Basset Hounds Forum banner
1 - 5 of 5 Posts

·
Registered
Joined
·
2 Posts
Discussion Starter · #1 ·
I have a Basset Hound Mix that is 6 months old. I also have a Maltipoo who is 14 human years old. The two do not get along. My 5 pound Maltipoo, Brooke, keeps trying to get control over my 6 month, 45 pound, Marley. Marley keeps on trying to sit on or lay on Brooke. I have tried numerous things but nothing has worked. Now, Marley has chosen to eat Brooke's poop not her own mind you....just Brooke's poop. I have tried meat tenderizer, pumpkin and now something called Forbid which the vet gave me. Nothing is working. I am thinking it is more like a dominance type thing???? Any thoughts?
 

·
Registered
Joined
·
9,847 Posts
I. Poop eating is normal dog behavior and yes dogs are more likely to eat other dogs poop than there own. Nothing added to the diet stops the behavior, Okay, So Some Dogs Eat Poop

2.
My 5 pound Maltipoo, Brooke, keeps trying to get control over my 6 month, 45 pound, Marley
this is also normal dog behavior especial if marley is not spayed or neutered The Puppy License and its loss "
Puppies up to 4 ½ to 5 months of age appear to have something called a ‘puppy license’ – something that allows them to be an absolute pest to older dogs without repercussion. You see puppies being down right rude in dog terms doing things like jumping on older dogs, stealing food and toys from adults, barking right in the face of an adult or worse still humping them – and the adults just seem to put up with it, and even expect it – at least well socialised dogs do (dogs with good dog communication and social skills).

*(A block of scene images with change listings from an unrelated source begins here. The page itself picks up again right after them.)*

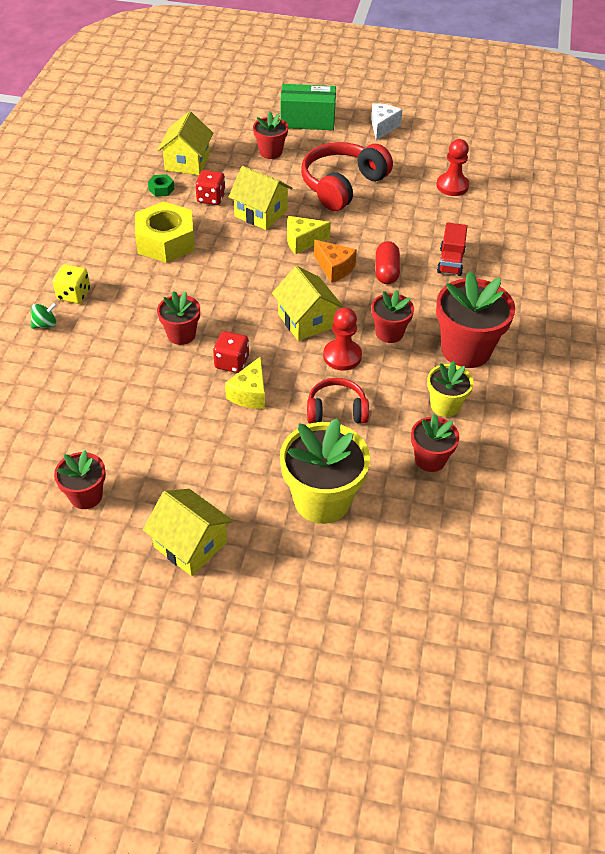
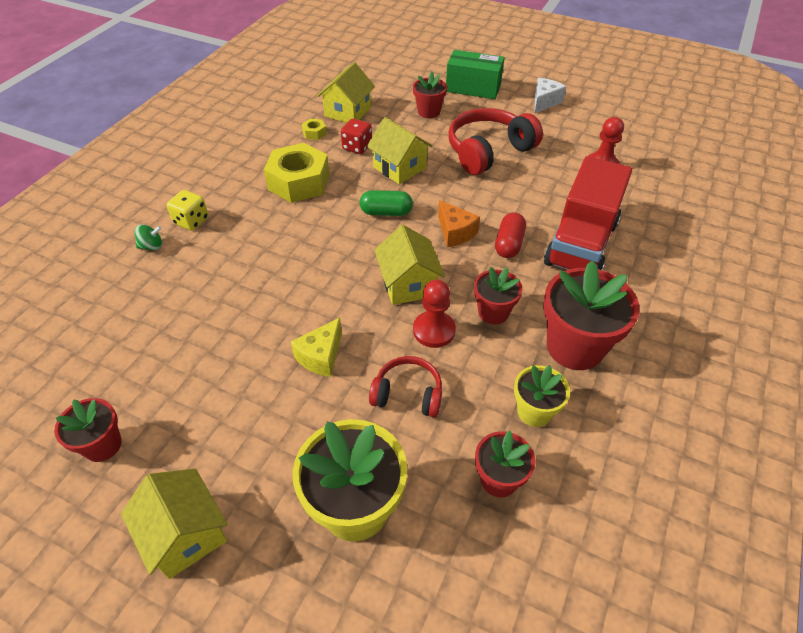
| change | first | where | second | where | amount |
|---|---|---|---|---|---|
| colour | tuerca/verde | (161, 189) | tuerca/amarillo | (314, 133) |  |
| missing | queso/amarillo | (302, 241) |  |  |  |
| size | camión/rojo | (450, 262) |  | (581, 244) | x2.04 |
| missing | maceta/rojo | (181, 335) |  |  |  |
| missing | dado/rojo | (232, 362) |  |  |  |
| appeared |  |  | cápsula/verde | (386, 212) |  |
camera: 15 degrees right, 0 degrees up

However at about this age the license expires as the puppies hormone levels change and they develop psychologically. Adult dogs now start to insist on the puppy controlling their behaviour and being more respectful in their interactions – and this comes as a shock to many puppies who ignore the more subtle signs until an adult dog (maybe their best pal at home, a friend at the park or a total stranger) snaps back – figuratively and sometimes literally. The adult dogs might:

· Bark (roar) at an adolescent displaying inappropriate behaviour.

· Plant the adolescent’s face into the dirt with a well placed paw (something my boy was doing to other younger and over the top puppies at only 12 weeks of age – and which caused some distress until I figured out what was going on).

· Knock the adolescent with their muzzle or mouth.

· Snap at them.

The messages might be relatively peaceful and quick or they might appear and sound like a major scuffle if not full out fight – and the adolescent will generally be doing the majority of the screaming. But if there are no wounds then do not panic – now or the next time you see or meet this adult dog or any adult dog, or your adolescent will pick up this fear from you and act on it. This does not mean that you should put up with inappropriately socialised/skilled adult dogs or other adolescents bullying and picking on or terrifying your pup – so if you are concerned, if blood is drawn or punctures made then seek professional help.

Adults will also tend to self-handicap themselves less and instead play with more of their cunning, strength and brute power – now they might knock the adolescent over, pin them or stand over them. Any of these can cause the adolescent to scream or run from the scene giving high pitched yelps that cause us humans concern and often end in sanctions for the adult so that the conversation between adolescent and adult dog is not completed but rather interrupted by us with the adolescent getting off lightly – and sadly not learning the lesson as quickly as they would have if these interactions were monitored but only intervened in when either dog is in likely physical danger. The adult dog is also more likely to then try to get in and teach this cocky adolescent a lesson more quickly next time, therefore escalating the situation needlessly. If the adult dog gets the blame and is therefore removed from the dog park, class or home needlessly, removing a well socialised dog with clear communication skills from the social group and therefore reducing the number of well socialised dogs that other puppies, adolescents and dogs are likely to come across and learn from.

It is critical that the adolescent dog gains experience with adult dogs and learns to control himself, communicate clearly and interact in a socially acceptable way. Without this experience the pup grows to become an under-socialised dog – one that is likely to attract or cause altercations in the playground (park, footpath or any where else they meet or come within sight of another dog). "
 

·
Registered
Joined
·
2 Posts
Discussion Starter · #3 ·
Thank you for your advice. All the yelping is coming from my older dog because Marley is so much bigger and the older one ends up underneath the younger one. I am going to start taking her to a socialization behavior class to see if it helps.